What needs to be done: Reproduce the lines of the records below from the line containing "Smart Manufacturing" up to and including the line containing "like a few missing", leaving out the pictures.

Dataset entries:
----
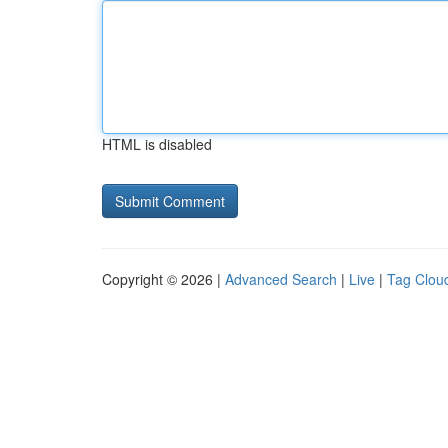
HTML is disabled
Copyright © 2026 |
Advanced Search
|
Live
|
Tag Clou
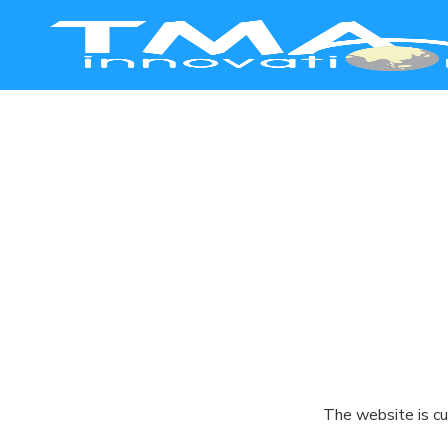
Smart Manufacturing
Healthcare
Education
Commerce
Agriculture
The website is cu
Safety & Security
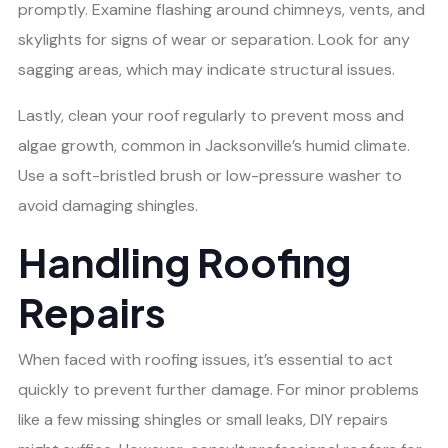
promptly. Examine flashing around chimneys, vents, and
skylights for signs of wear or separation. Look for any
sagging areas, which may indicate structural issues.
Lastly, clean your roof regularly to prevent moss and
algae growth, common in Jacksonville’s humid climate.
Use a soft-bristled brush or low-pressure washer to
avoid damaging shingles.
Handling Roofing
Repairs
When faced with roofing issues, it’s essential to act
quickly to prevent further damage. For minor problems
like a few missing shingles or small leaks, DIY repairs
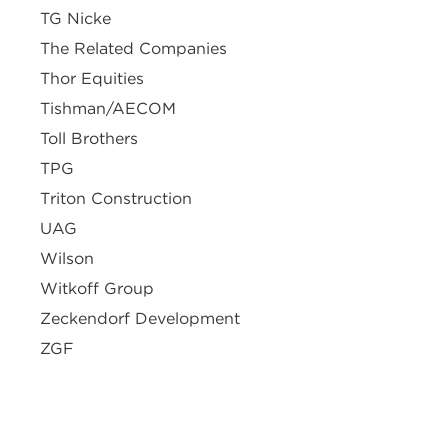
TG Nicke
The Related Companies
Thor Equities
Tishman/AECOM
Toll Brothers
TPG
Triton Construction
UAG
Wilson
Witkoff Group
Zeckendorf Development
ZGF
----
Finished exercise:
Smart Manufacturing
Healthcare
Education
Commerce
Agriculture
The website is cu
Safety & Security
promptly. Examine flashing around chimneys, vents, and
skylights for signs of wear or separation. Look for any
sagging areas, which may indicate structural issues.
Lastly, clean your roof regularly to prevent moss and
algae growth, common in Jacksonville’s humid climate.
Use a soft-bristled brush or low-pressure washer to
avoid damaging shingles.
Handling Roofing
Repairs
When faced with roofing issues, it’s essential to act
quickly to prevent further damage. For minor problems
like a few missing shingles or small leaks, DIY repairs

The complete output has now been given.